Mechanisms by Which Adenosine Restores Conduction in Dormant Canine Pulmonary Veins

Abstract

Background— Adenosine acutely reconnects pulmonary veins (PVs) after radiofrequency application, revealing “dormant conduction” and identifying PVs at risk of reconnection, but the underlying mechanisms are unknown. Methods and Results— Canine PV and left-atrial (LA) action potentials were recorded with standard microelectrodes and ionic currents with whole-cell patch clamp before and after adenosine perfusion. PVs were isolated with radiofrequency current application in coronary-perfused LA-PV preparations. Adenosine abbreviated action potential duration similarly in PV and LA but significantly hyperpolarized resting potential (by 3.9±0.5%; P <0.05) and increased dV/dt max (by 34±10%) only in PV. Increased dV/dt max was not due to direct effects on I Na , which was reduced similarly by adenosine in LA and PV but correlated with resting-potential hyperpolarization ( r =0.80).
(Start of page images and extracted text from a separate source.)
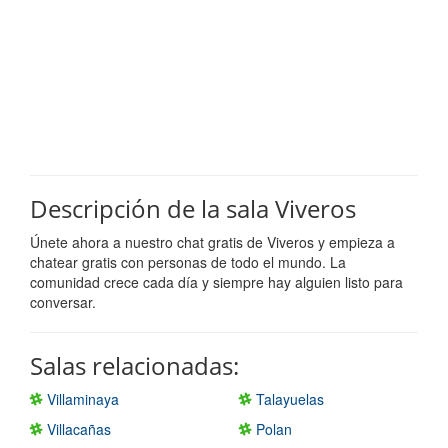
Descripción de la sala Viveros
Únete ahora a nuestro chat gratis de Viveros y empieza a
chatear gratis con personas de todo el mundo. La
comunidad crece cada día y siempre hay alguien listo para
conversar.
Salas relacionadas:
Villaminaya
Talayuelas
Villacañas
Polan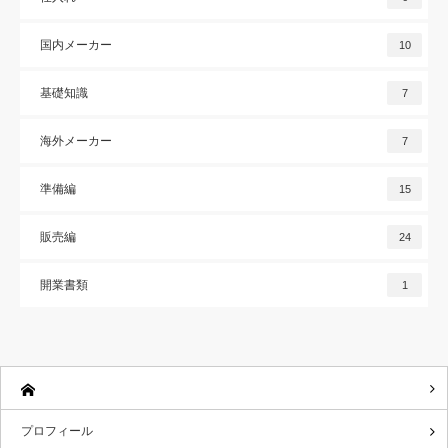
国内メーカー
10
基礎知識
7
海外メーカー
7
準備編
15
販売編
24
開業書類
1
プロフィール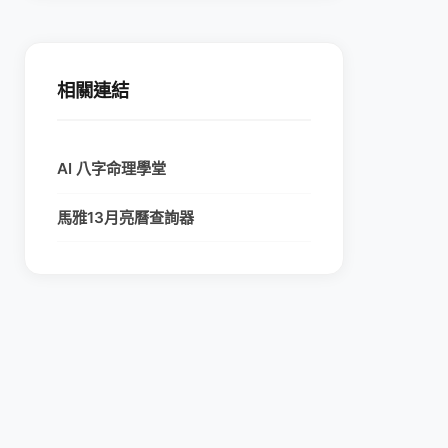
相關連結
AI 八字命理學堂
馬雅13月亮曆查詢器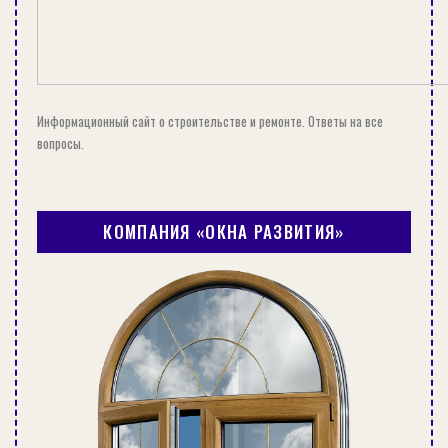
Информационный сайт о строительстве и ремонте. Ответы на все
вопросы.
КОМПАНИЯ «ОКНА РАЗВИТИЯ»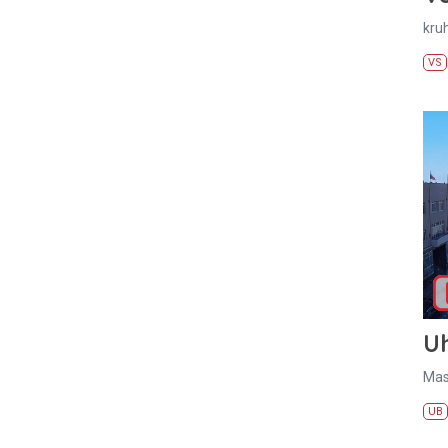
kru
VS
U
Mas
UB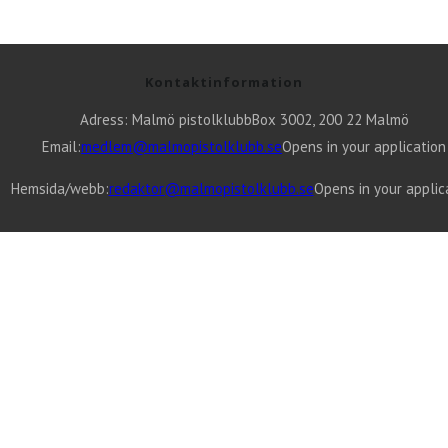
Kontaktinformation
Adress: Malmö pistolklubb
Box 3002, 200 22 Malmö
Email:
medlem@malmopistolklubb.se
Opens in your application
Hemsida/webb:
redaktor@malmopistolklubb.se
Opens in your applic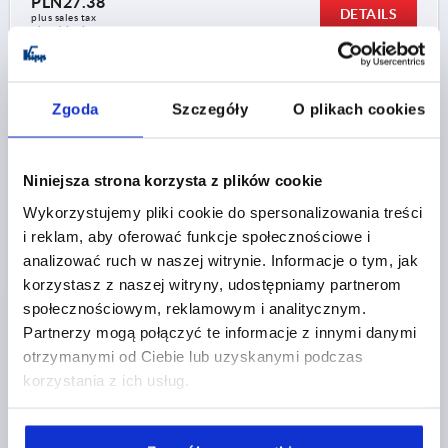
PLN27.38
DETAILS
plus sales tax 
plus shipping costs
K0110 AG
Zgoda
Szczegóły
O plikach cookies
Niniejsza strona korzysta z plików cookie
Wykorzystujemy pliki cookie do spersonalizowania treści
i reklam, aby oferować funkcje społecznościowe i
KNURLED KNOB VISUALLY DETECTABLE SIZE:0
analizować ruch w naszej witrynie. Informacje o tym, jak
D=M06X20, D1=15, H=11,5, POLYAMIDE BLUE RAL5002,
korzystasz z naszej witryny, udostępniamy partnerom
COMP:STAINLESS STEEL 1.4404
społecznościowym, reklamowym i analitycznym.
Partnerzy mogą połączyć te informacje z innymi danymi
OUTSIDE DIAMETER=15
otrzymanymi od Ciebie lub uzyskanymi podczas
THREAD TYPE=EXTERNAL THREAD
THREAD=M6
korzystania z ich usług.
THREAD LENGTH=20
D2=11
D3=13
HEIGHT=11,5
H1=4,3
Order number:
K0110.130006X20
Adenosine induced larger inward rectifier K + current (I KAdo ) in PV (eg, −2.28±0.04 pA/pF; −100 mV) versus LA (−1.28±0.16 pA/pF). Radiofrequency ablation isolated PVs by depolarizing resting potential to voltages positive to −60 mV. Adenosine restored conduction in 5 dormant PVs, which had significantly more negative resting potentials (−57±6 mV) versus nondormant (−46±5 mV, n=6; P <0.001) before adenosine. Adenosine hyperpolarized both, but more negative resting-potential values after adenosine in dormant PVs (−66±6 mV versus −56±6 mV in nondormant; P <0.001) were sufficient to restore excitability. Adenosine effects on resting potential and conduction reversed on washout. Spontaneous recovery of conduction occurring in dormant PVs after 30 to 60 minutes was predicted by the adenosine response. Conclusions— Adenosine selectively hyperpolarizes canine PVs by increasing I KAdo . PVs with dormant conduction show less radiofrequency-induced depolarization than nondormant veins, allowing adenosine-induced hyperpolarization to restore excitability by removing voltage-dependent I Na inactivation and explaining the restoration of conduction in dormant PVs.